Из письма Лиды от 26 апреля:
…Я гуляю, много хожу, принимаю ванны… Пока у меня все протекает буквально по медицинскому учебнику… Папа все ищет, где мне лучше рожать. Предлагает устроить меня в больницу водников.
Роднуся, в прошлом письме я надавала тебе столько поручений, что даже страшно за тебя. Тем не менее придется добавить еще.
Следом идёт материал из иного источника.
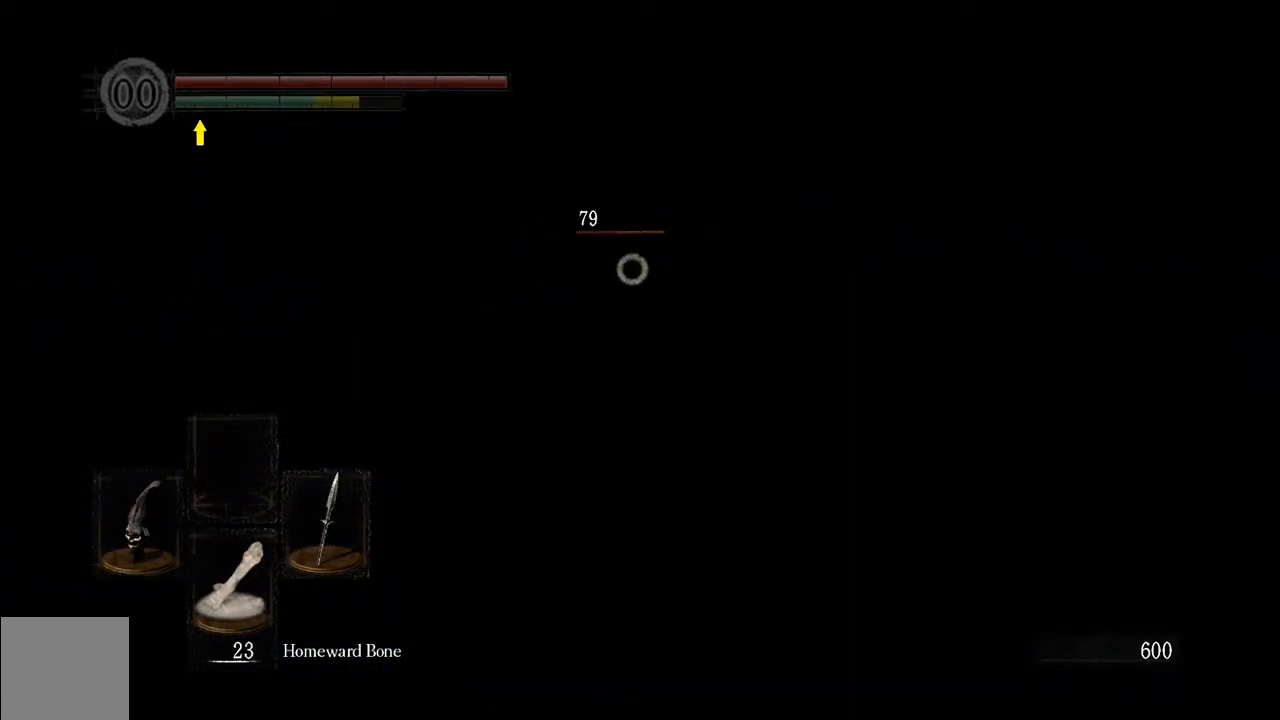
{"buttons": [], "left_stick": "up", "right_stick": "center", "events": []}
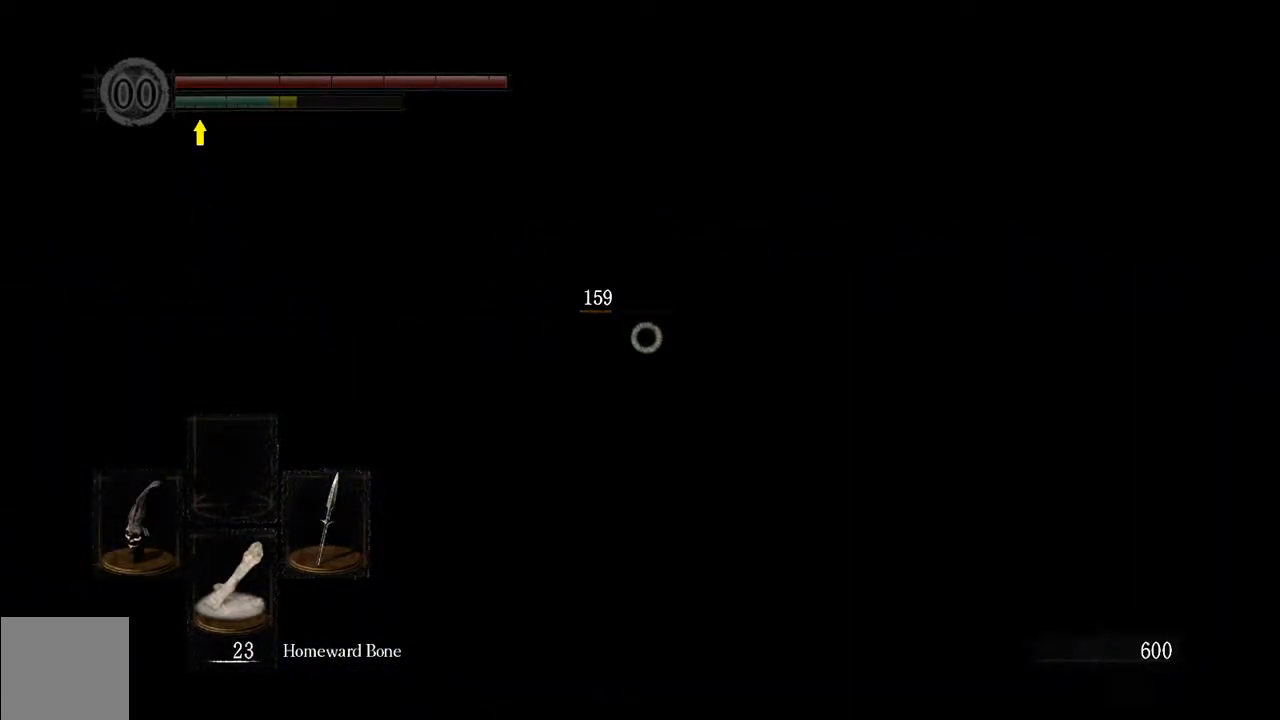
{"buttons": [], "left_stick": "center", "right_stick": "left", "events": [[200, "left_stick", "center"], [433, "right_stick", "left"]]}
Мама просит, чтобы ты привез ей 2 пары простых чулок и папе 2 пары носок. Здесь их не достать… Для нашего будущего малыша привези соску на кольце. Нора уверяет, что ребенку с первого же дня надо дать соску. Вообще я выслушиваю теперь массу всяческих советов…
Из моего письма от 5 мая:
…30-го вечером, когда я сидел дома, особенно остро чувствуя свое одиночество, вдруг вваливаются Валька со своим неразлучным спутником Васей. Торжественно водрузили на стол свой знаменитый портфель, из которого предательски торчали два горлышка «поллитров». Я был им очень рад (не «пол-литрам», а друзьям, которые меня не забыли). Оба они были уже изрядно на взводе. Валька первым делом потребовал бумаги и чернил и написал телеграмму тебе, которую ты, наверно, уже получила. Затем шумно принялся поздравлять меня с будущим сыном. Объявил также, что чувствует себя здесь значительно свободней — никто его не отчитывает за то, что он пьет, много курит. Потом вдруг сказал с настоящей грустью: «А все же здесь стало очень пусто…» Мы выпили за тебя, моя дорогая, любимая, и за нашего сына…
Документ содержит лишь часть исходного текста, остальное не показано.